I like that. But I also understand how right-wingers think. To them, abortion is the murder of millions of babies every day. Mass shootings mean nothing. They imagine nice pink (that is: white) babies getting killed. Drop atomic bombs, no problem. Kill a zygote, outrage!
One of the things that amazes me, which I do not think you have mentioned above (and if you have, my apologies), is the slippery-slope argument most pro-gun-rights proponents advocate. It goes like this: if we are to allow certain greater regulations of gun rights, this is merely the first step towards having all guns seized. So according to this argument, to allow any further regulation is tantamount to opening the floodgates of limitations on gun rights that will only end in seizing all guns.
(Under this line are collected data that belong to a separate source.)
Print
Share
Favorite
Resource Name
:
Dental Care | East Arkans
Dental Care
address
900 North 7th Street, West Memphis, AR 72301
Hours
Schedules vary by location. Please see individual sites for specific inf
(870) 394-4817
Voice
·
I find this argument radically specious, but particularly frustrating in light of the fact that no conversation can ever overcome it. To the person who pushes this argument, discussion itself it almost useless.
That’s true. People use this specious line of argument when they have nothing else. When I was a libertarian, people make this argument all the time. And nothing stops it. I heard the same justifications all through Clinton’s presidency. And then I heard it all again during Obama’s. No amount of information changes things. In Obama’s first 4 years, he only passed one law having to do with guns, and it actually increased gun owning rights. But we were all told to just wait until his second term. And then after the mid-term. And now it after the general election to protect Clinton. And then assuming Clinton becomes president, we start the whole thing over again with her.
You are right: it is incredibly frustrating. Although I’m old enough now that it’s probably a little easier for me to accept out of pure exhaustion.
On the other hand, I had a nice conversation with my nephew yesterday. He’s a duck hunter. (I clearly didn’t make him watch enough Daffy Duck when he was a kid.) But it does seem that a lot of gun owners of his age are turning against the NRA. The NRA really has nothing to do with gun owners; it’s just a lobbying group for gun manufacturers.
Loosely related observation:
I was at our largest local supermarket the other morning (Safeway)…just to get a couple freshly baked cheese bagels…and happened down the isle that has cards and magazines.
OK, never have been a ‘zine fiend but decided to see if they had any good computer/tech magazines. Um, not really. They had PC Gamer, a special Insiders Guide to Windows 10 and some mag on phones and other gadgets. In looking a little harder to see if I was in the right section of the display, I could not help but notice they had 12 gun periodicals in stock. Well, i guess we have our values set straight. Now, I’m not unfamiliar with guns..but these are not about collecting or educating…..these are about weaponry. Noteworthy are cheerful catch phrases on covers stating, “kill or be killed” and “stand your ground.”
Some people in other countries think Americans are fixated on guns……
Yeah, those magazines are bazonkers. The ones with classified ads in the back are even wilder. Some of those ads are really something else …
I think it is that gun fanatics have convinced themselves that they are a threatened minority group. Of course, it’s also the case gun fanatics skew older than computer fanatics. And Computer fanatics know that they can find great content online. But I think it is mostly the mindset of being an oppressed minority.